Signing Over the Deed
Homeowners should avoid signing the deed on their properties over to the lender under any circumstances. The second “lender” may offer to help you avoid foreclosure if you will only sign over the property to them. Of course, they say this is only temporary. Once the lender has the deed, the refinancing never happens, and the lender now owns your property. He may borrow against it or even sell it to someone else. You no longer own the home and will receive nothing when the lender sells it. The lender can treat the borrower as a tenant and the mortgage payments as rent. If the “rent” payments are late, the borrower is evicted.
How To Avoid Scams
To protect against unethical lending practices, never agree to loans you can’t afford to pay; sign anything before reading the fine print or letting any lender force you into signing immediately. Never allow the promise of extra cash or lower monthly payments to get in the way of good financial judgment. If it appears too good to be true, it most likely is.

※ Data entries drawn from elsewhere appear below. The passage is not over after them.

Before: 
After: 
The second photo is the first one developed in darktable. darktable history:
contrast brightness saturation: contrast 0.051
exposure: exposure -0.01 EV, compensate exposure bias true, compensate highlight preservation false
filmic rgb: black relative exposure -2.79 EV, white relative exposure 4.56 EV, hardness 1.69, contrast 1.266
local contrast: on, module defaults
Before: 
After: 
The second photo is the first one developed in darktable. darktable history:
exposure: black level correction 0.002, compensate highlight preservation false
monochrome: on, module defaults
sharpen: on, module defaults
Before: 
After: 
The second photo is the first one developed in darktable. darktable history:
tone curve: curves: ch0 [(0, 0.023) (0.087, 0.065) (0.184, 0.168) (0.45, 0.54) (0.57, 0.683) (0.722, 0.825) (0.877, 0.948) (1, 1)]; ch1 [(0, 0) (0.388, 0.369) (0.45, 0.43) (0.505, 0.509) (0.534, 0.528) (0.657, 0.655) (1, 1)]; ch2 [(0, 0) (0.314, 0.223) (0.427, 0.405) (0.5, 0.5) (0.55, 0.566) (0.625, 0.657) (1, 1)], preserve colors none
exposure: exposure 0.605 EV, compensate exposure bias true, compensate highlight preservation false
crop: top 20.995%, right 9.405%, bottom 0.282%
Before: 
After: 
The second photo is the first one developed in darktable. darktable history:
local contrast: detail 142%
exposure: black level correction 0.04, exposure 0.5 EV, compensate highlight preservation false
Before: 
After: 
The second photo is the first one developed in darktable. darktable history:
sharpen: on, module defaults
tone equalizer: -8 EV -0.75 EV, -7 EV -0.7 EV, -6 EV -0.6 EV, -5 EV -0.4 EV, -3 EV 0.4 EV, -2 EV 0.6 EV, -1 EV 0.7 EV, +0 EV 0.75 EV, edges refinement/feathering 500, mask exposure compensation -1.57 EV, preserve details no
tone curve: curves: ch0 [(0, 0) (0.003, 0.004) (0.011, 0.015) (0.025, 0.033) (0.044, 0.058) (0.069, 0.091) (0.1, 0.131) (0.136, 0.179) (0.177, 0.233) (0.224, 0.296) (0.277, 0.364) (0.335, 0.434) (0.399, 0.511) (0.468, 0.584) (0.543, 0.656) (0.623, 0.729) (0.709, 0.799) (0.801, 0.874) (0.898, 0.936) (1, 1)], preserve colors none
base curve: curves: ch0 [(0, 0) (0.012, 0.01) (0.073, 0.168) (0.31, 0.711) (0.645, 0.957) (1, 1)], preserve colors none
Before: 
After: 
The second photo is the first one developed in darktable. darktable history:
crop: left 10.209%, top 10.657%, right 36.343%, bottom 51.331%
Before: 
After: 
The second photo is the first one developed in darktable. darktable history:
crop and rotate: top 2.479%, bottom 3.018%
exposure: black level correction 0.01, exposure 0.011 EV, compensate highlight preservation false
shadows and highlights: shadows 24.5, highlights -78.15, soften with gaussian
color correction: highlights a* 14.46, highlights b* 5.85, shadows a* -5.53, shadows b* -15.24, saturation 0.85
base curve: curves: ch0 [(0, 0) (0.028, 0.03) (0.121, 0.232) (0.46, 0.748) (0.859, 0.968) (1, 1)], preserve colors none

Always ask if the loan is conditional on credit insurance. If it is, shop around for the best rates. Be diligent about keeping records, which include statements and cancelled checks. If you see any inaccurate charges, challenge them.
Check on references when choosing a contractor and get multiple estimates for the job. If you’re financially inexperienced, consult with an accountant or attorney before signing a loan.